From 1 October 2021 to 31 March 2025, the interest limitation rules (the rules) restrict the ability to claim interest, unless an exclusion or exemption applies. The rules apply only to property in New Zealand.
For interest to be deductible, it must not be private in nature and the general deductibility rules must be met.
Property types the rules apply to
The rules apply to any property with a dwelling on it (like a house or apartment) and bare land that can be used for residential property. It does not matter if you rent the property out long or short-term, use it for short-stay accommodation some or all of the time, or leave it vacant.
Read about the interest limitation rules and short-stay accommodation.
IS 23/04 – The interest limitation rules and short-stay accommodation
Timeframes for the interest limitation rules
From 1 April 2025 you can claim 100% of the interest you incur.
1 April 2024 to 31 March 2025
You can claim 80% of the interest you incurred.

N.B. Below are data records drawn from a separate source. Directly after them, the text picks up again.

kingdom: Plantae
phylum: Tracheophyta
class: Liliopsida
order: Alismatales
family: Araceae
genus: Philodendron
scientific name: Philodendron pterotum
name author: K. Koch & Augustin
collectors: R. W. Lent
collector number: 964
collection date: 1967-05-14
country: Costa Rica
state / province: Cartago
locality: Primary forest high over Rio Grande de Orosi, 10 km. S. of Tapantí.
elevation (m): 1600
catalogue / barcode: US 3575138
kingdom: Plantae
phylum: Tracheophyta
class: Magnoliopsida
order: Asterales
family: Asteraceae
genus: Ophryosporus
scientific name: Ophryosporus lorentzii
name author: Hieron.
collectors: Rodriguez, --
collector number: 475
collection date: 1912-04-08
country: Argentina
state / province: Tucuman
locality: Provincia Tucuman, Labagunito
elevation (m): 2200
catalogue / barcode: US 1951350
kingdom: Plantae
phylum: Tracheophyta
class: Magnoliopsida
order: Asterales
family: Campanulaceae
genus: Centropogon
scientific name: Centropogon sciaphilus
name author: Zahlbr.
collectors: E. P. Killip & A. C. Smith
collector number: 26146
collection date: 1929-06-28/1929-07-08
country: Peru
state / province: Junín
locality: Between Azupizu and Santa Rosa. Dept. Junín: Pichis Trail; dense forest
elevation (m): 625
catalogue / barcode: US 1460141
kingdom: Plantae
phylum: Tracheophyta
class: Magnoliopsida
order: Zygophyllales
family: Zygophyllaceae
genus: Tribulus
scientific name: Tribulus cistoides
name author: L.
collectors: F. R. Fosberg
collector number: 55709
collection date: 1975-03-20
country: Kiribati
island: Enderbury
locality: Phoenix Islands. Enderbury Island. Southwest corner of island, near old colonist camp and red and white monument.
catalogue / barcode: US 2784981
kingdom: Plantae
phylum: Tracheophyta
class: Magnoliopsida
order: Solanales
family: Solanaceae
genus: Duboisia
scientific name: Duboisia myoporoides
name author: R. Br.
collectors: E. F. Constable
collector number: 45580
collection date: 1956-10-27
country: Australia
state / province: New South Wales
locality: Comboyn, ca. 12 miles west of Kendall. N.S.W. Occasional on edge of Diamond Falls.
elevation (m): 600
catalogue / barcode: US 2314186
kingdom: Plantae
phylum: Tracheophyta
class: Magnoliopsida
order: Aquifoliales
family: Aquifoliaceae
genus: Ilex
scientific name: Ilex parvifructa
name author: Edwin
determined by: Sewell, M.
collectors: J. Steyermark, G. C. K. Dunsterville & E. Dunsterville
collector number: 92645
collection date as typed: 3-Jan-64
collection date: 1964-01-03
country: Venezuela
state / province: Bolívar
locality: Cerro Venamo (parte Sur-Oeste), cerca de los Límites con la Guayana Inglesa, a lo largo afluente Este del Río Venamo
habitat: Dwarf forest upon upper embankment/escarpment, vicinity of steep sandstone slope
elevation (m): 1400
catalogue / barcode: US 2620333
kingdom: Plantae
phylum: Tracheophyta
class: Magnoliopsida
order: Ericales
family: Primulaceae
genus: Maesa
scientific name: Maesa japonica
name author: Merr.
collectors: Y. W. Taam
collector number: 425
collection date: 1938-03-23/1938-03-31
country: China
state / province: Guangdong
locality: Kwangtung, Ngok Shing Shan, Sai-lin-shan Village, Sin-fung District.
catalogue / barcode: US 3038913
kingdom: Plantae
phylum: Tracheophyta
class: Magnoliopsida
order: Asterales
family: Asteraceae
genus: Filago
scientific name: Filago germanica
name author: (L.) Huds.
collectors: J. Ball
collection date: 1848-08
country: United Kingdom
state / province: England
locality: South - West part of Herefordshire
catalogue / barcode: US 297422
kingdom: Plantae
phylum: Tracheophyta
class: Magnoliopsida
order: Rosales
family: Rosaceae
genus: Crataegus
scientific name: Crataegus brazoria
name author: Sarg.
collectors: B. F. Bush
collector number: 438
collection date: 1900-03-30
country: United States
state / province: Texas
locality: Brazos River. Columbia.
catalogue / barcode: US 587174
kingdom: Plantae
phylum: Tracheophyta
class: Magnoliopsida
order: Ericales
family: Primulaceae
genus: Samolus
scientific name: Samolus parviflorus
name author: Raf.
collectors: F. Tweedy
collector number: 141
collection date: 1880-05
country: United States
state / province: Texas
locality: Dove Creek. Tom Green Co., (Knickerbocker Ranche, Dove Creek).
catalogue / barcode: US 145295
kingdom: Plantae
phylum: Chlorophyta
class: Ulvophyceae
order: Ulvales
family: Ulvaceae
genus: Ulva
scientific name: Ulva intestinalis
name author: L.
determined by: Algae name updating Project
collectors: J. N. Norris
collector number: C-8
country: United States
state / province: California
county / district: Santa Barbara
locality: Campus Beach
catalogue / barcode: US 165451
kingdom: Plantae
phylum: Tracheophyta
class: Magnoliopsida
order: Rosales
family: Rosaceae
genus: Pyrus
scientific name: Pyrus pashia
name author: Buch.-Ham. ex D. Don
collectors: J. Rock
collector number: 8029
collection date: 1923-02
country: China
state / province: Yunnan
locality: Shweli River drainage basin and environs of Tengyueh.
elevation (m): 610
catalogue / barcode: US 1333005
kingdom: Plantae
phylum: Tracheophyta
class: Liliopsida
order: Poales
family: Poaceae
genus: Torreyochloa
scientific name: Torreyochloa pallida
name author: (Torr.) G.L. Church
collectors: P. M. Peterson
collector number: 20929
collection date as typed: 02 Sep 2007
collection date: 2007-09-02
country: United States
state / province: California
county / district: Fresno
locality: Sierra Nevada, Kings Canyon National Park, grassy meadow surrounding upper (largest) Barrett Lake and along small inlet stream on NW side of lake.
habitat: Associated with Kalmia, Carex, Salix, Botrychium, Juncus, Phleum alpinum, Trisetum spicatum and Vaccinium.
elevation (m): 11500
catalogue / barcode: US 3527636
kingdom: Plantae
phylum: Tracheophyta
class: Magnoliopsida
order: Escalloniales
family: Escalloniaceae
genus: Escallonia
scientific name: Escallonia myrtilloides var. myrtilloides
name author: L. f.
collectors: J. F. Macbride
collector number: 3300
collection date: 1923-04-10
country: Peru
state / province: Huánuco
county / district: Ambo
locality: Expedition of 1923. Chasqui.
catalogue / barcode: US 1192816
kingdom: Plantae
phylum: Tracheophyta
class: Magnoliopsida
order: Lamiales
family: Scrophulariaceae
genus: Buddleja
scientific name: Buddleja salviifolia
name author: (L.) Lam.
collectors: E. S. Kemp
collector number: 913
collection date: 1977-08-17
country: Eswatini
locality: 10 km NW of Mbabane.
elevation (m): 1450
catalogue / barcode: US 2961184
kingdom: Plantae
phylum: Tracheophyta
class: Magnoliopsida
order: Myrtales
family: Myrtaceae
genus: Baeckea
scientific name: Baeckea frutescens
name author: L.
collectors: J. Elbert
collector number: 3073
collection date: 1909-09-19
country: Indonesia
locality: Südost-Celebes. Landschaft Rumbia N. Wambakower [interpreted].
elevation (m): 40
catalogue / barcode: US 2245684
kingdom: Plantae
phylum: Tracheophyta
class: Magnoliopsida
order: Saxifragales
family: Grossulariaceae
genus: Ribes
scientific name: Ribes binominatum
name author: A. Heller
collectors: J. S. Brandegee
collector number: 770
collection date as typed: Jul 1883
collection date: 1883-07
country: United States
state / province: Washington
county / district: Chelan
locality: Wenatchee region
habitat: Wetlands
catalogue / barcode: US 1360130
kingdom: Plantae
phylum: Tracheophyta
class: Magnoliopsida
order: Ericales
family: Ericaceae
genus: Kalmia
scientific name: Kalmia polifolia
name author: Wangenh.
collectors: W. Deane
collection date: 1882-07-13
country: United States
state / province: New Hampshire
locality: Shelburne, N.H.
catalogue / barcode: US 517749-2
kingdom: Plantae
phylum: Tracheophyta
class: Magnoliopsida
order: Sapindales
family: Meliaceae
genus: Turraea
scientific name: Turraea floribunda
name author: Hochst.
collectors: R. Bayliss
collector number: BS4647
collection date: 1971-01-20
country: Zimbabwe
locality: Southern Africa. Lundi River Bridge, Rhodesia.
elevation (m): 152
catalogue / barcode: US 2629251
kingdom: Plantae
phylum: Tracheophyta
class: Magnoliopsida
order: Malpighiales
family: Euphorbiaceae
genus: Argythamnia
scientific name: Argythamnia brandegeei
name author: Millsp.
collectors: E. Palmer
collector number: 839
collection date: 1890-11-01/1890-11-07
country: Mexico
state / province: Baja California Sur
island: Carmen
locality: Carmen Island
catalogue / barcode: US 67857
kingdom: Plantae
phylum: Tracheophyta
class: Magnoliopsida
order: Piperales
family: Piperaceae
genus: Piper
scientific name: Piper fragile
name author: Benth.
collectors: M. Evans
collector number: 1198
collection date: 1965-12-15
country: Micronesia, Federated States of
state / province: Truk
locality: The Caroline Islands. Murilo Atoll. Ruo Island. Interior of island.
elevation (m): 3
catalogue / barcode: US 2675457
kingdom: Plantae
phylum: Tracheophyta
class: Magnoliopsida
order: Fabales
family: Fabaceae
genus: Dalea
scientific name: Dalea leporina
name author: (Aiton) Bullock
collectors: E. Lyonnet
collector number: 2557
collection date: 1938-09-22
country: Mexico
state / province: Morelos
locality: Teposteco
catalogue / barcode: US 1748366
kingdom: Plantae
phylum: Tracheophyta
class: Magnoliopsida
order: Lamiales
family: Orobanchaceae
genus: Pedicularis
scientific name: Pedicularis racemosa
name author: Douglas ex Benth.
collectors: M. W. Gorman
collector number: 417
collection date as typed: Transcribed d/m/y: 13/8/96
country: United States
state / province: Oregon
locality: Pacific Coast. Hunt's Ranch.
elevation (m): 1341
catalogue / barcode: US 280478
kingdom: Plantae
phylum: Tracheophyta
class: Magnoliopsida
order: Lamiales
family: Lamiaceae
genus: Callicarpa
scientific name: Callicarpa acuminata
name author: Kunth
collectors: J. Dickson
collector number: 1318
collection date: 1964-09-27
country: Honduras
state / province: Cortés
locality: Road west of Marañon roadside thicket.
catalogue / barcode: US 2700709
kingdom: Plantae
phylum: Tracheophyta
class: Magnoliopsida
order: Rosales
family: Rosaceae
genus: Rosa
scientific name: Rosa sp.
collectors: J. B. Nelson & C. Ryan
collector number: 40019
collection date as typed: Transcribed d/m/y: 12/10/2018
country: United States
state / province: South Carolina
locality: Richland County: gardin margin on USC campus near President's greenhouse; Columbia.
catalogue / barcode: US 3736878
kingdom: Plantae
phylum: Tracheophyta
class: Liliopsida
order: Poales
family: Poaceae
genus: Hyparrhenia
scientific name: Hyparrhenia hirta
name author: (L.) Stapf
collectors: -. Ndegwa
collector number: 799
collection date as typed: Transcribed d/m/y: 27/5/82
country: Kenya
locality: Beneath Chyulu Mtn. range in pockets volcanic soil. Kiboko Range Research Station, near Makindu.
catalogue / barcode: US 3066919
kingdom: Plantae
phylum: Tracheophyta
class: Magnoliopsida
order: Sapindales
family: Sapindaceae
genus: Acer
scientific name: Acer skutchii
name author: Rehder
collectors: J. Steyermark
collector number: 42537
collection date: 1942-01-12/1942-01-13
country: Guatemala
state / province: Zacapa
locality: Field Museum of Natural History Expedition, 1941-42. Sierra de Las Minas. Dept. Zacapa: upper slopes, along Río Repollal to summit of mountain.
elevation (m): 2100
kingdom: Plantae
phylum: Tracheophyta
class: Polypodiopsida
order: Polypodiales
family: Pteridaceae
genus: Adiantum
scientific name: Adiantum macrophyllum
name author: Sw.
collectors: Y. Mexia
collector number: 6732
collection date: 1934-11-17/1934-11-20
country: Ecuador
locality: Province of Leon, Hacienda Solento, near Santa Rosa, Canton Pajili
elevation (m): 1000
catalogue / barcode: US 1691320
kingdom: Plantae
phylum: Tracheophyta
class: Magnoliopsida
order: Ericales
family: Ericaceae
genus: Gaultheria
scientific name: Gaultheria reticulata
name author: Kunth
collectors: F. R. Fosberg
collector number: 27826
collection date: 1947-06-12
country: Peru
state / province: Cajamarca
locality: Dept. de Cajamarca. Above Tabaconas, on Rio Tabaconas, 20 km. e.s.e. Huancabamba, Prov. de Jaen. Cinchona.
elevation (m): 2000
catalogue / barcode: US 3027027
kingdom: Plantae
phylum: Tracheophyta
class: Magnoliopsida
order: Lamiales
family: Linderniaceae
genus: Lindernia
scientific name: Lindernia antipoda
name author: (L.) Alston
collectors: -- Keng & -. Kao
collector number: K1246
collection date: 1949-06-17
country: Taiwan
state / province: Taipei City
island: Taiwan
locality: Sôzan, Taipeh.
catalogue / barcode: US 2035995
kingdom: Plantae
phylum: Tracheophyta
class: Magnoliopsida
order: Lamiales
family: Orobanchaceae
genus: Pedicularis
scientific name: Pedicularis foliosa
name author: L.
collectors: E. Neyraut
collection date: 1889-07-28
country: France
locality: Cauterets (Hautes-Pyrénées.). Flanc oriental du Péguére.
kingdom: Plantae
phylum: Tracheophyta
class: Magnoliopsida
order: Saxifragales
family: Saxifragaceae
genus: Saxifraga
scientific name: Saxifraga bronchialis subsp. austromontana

It does not matter when you got the property or drew down the loan.
Past years
For your 2022, 2023 and 2024 tax returns, when you borrowed the funds affects if you can claim interest deductions.
Use the tool at the bottom of this page to find out if the rules apply to your property.
Property types excluded from the rules
Main homes are generally not affected. You cannot claim interest for private use.
If the interest relates to income you earn in your main home, for example, you have flatmates or boarders, you can claim some interest against this income.
Other properties excluded from the rules are listed in Schedule 15 of the Income Tax Act 2007.
Entities excluded from the rules
The rules do not apply to most companies where their core business does not involve residential land. These are companies where residential property (including new builds) makes up less than half their total assets.
Close companies must apply the rules, even if their core business does not involve residential land.
Māori authorities or companies wholly owned by a Māori authority are exceptions to the close company rules.
Kāinga Ora and its subsidiaries are excluded because they provide emergency, transitional and social housing.
Exemptions from the rules
If the rules apply to your property, you may still be able to claim interest if you qualify for one of the following exemptions:
- Land business
- Property development
- New build land.
To claim interest, it must not be private in nature and the general deductibility rules must be met.
Renting out your holiday home
The rules apply to interest relating to residential property you rent out some of the time and use privately some of the time. This is the case with many holiday homes.
Tracing loans for both residential property and non-residential property
If you drew down a loan before 27 March 2021 and used that loan for residential property and non-residential property, you need to trace the loan and work out how much of it was for residential property.p;
The interest you incurred on the part of the loan used for residential property comes under the interest limitation rules. The interest limitation rules do not apply to money you borrow for non-residential property purposes.
Untraceable loans
If you cannot reasonably work out how much of the loan was for the residential property, you need to use the transitional rule that applied up until 31 March 2025.
Using the transitional rule
You can treat the loan as if you used it to acquire your business property first (based on the market value of that business property) and then apply the balance to the residential property.
If the balance of an untraceable loan on 26 March 2021:
- was less than the value of other income generating property you held — the interest limitation rules do not apply
- was more than the value of other income generating property you held, treat the excess as if you used it to acquire the residential property — the interest limitation rules apply.
When you make a repayment reducing the balance of a single loan used for both purposes, generally the repayments are treated as first going to the residential property loan until the balance reaches zero.
The transitional rule does not apply if the non-residential property you held on 26 March 2021 is sold, and the sale proceeds used to repay the loan.